§ Okunacak metin:
- - -
Sosyalist Dergi: 12 |  ÜRÜN |
SİP’E OY VERMEMEK...- 9 Kasım 2002


Kemal Okuyan’ın SİP’in internet sitesinde yayınlanmış bir yazısını (Baykuş Bakışı köşesi, ‘TKP’ye oy vermemek...’ başlıklı) seçim öncesi seçimlere yönelik tutum arayışı içindeki sol sempatizanlarının okumuş olma ihtimali yüksek. Fark ettiyseniz, kimi hedeflediği çok net olmamakla birlikte bir sataşma mevcut. Genel olarak SİP’lilerde hedefleri belirsiz sataşmalara bir yatkınlık zaten var, ancak, bu kez, seçimlerin yaklaşmasından kaynaklı olmalı, daha sert, daha sinirli, daha kızgın ifadeler kullanmış Okuyan. Bizi de bir ucundan ilgilendirdiğini düşündüğümüz için cevap verelim.


Okuyan’ın bu yazısında yaptığı, olmayan bir şeyi varmış gibi göstermek, tüm yorumlarını bu olmayanların üstüne inşa etmek, tezini güçlendirmek için de bir ‘hakikat’ bulmak. Bahsettiğimiz ‘hakikat’in ne olduğunu Okuyan’ın sözlerinde buluyoruz: SİP genel sekreterine göre, solda kimi ‘kişi, çevre veya örgütler’, ‘TKP düşmanlığı’ saikiyle oy verecekmiş. Okuyan yazısında böylesi bir durumun yaşandığını varsayarak yorumlar yapıyor, öğreten adam pozisyonunda kendileri dışındaki herkese nasihatler veriyor.

Bilindiği gibi, sonuncusunu 11. sayımızda verdiğimiz bir SİP dosyası hazırlamıştık. Hazırladığımız bu ayrıntılı dosyaların yararlı bulunduğunu biliyoruz. En başta da SİP üyelerinin yararlandığını duyuyoruz. SİP eleştirilerini bundan böyle dosyalar halinde değil, belirli gündemler çerçevesinde yapacağımızı duyurmuştuk. Bu dosyaları hazırlarken henüz SİP isim gaspı gibi dünyada eşi benzeri görülmemiş bir ‘uyanıklık’ yapmamıştı. Dolayısıyla, birinci dosyamız genel olarak marksizm çerçevesinde SİP eleştirileri içerirken, sonrakiler, aynı açıdan eleştirilerle birlikte bu grubun aldığı etik-dışı tutumu da içerdi.

Bizim, SİP’e ilişkin olarak söylediklerimizi ve ismimizi gasp ettikten sonraki tutum değişikliğini anlatabilmek için biraz eskilere gitmemiz gerekiyor. Ama önce bakın bu seçimlerde sol örgütlerin yaklaşımları üzerine Kemal Okuyan ne demiş.
- - -
§ Ham veri:
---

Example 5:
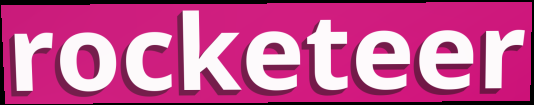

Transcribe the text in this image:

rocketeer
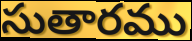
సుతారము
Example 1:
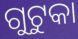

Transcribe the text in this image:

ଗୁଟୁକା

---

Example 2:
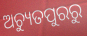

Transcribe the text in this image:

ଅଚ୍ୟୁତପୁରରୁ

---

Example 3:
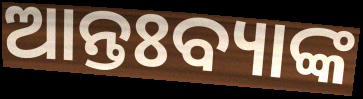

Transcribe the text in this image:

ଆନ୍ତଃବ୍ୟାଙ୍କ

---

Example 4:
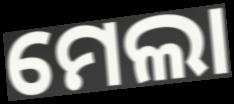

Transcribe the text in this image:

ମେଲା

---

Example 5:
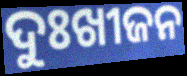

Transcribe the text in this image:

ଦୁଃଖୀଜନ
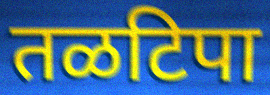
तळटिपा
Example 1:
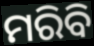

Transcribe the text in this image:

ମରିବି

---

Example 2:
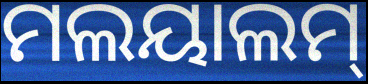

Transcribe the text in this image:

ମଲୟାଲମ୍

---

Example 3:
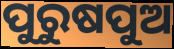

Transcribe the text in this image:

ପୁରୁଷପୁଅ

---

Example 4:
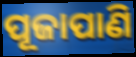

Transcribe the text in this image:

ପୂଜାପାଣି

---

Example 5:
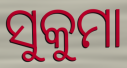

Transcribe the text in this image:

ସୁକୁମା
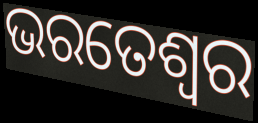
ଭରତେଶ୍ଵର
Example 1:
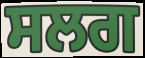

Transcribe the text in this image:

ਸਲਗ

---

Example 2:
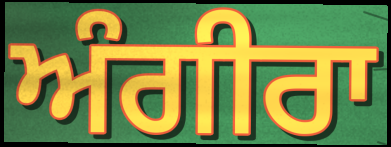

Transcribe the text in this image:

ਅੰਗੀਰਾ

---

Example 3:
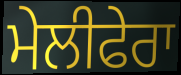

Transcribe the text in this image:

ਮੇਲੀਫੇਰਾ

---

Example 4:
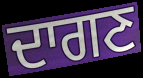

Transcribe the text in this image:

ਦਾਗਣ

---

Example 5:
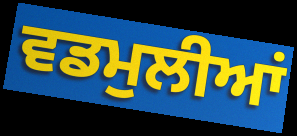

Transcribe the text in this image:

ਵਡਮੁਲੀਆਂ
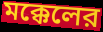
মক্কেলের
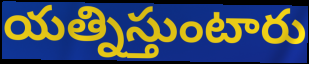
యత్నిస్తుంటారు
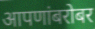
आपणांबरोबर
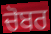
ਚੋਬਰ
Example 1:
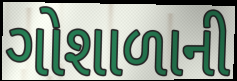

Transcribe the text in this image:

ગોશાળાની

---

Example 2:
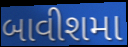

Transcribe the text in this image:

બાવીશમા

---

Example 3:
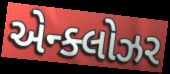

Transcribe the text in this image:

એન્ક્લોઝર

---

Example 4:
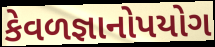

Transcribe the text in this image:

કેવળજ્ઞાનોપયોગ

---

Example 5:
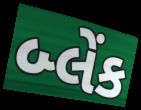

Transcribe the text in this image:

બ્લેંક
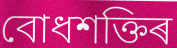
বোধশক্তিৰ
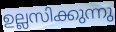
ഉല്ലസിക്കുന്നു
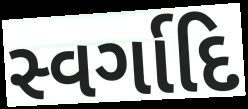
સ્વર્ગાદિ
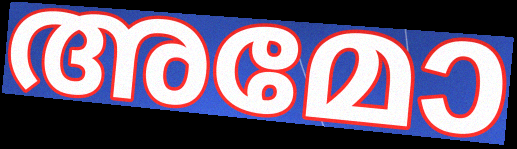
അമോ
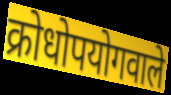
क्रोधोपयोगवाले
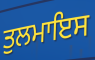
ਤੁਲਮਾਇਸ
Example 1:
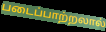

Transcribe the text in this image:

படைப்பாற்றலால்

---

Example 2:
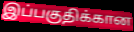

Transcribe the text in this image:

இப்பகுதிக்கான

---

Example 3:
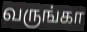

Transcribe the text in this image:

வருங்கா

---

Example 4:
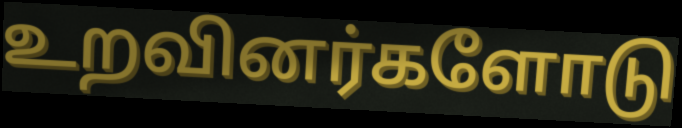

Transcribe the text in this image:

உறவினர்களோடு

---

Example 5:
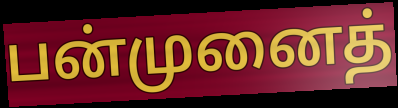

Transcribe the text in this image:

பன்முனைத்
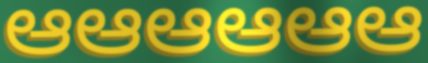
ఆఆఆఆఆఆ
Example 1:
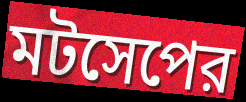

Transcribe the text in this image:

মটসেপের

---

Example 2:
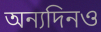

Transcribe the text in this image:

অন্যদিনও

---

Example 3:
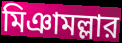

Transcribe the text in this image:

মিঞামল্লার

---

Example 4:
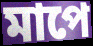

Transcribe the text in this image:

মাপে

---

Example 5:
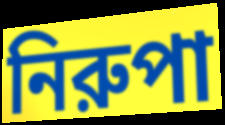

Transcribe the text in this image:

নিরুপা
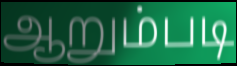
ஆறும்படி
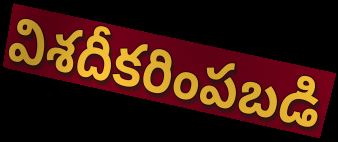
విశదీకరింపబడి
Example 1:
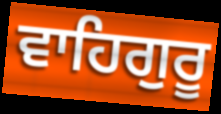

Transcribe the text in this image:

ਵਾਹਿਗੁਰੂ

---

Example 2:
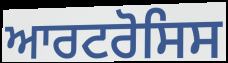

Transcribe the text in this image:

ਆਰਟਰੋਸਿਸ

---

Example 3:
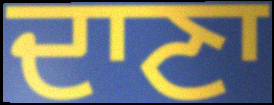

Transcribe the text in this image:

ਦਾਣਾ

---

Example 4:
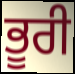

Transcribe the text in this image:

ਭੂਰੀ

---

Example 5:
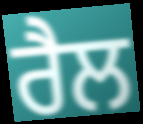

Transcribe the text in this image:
- - -
§ Kısa alıştırma: SİP'e oy vermemek üzerine yazıyı kaldığı yerden sürdürerek bir sonraki bölümünü yazın. Öğelerin yazıyla hiçbir ilgisi yoktur.

§ Yanıt:
“Solda bazı kişi, çevre veya örgütlerin başka saiklerle ‘oy’ kullanacakları anlaşılıyor: TKP düşmanlığı! Bunların bir toplumsal ağırlığı veya 3 Kasım açısından bir oy ağırlığı yok....

Bu seçimde düşmanlık üretecek onca şey varken, ‘eyvah TKP güçleniyor,bunu engellemek gerek’ diyerek karar vermek bu devletin güvenlik birimlerine düşer, sermayeye düşer, burjuva basınına düşer...

Kendilerini işçi sınıfı siyasetçisi olarak gören on kişi bir araya geliyor ve ülke son derece önemli bir dönemeçteyken, kendi politikalarını değil TKP’yi tartışıyor ve ilan ediyorlar: TKP yeterince devrimci olmadığı için oylar filanca partiye...”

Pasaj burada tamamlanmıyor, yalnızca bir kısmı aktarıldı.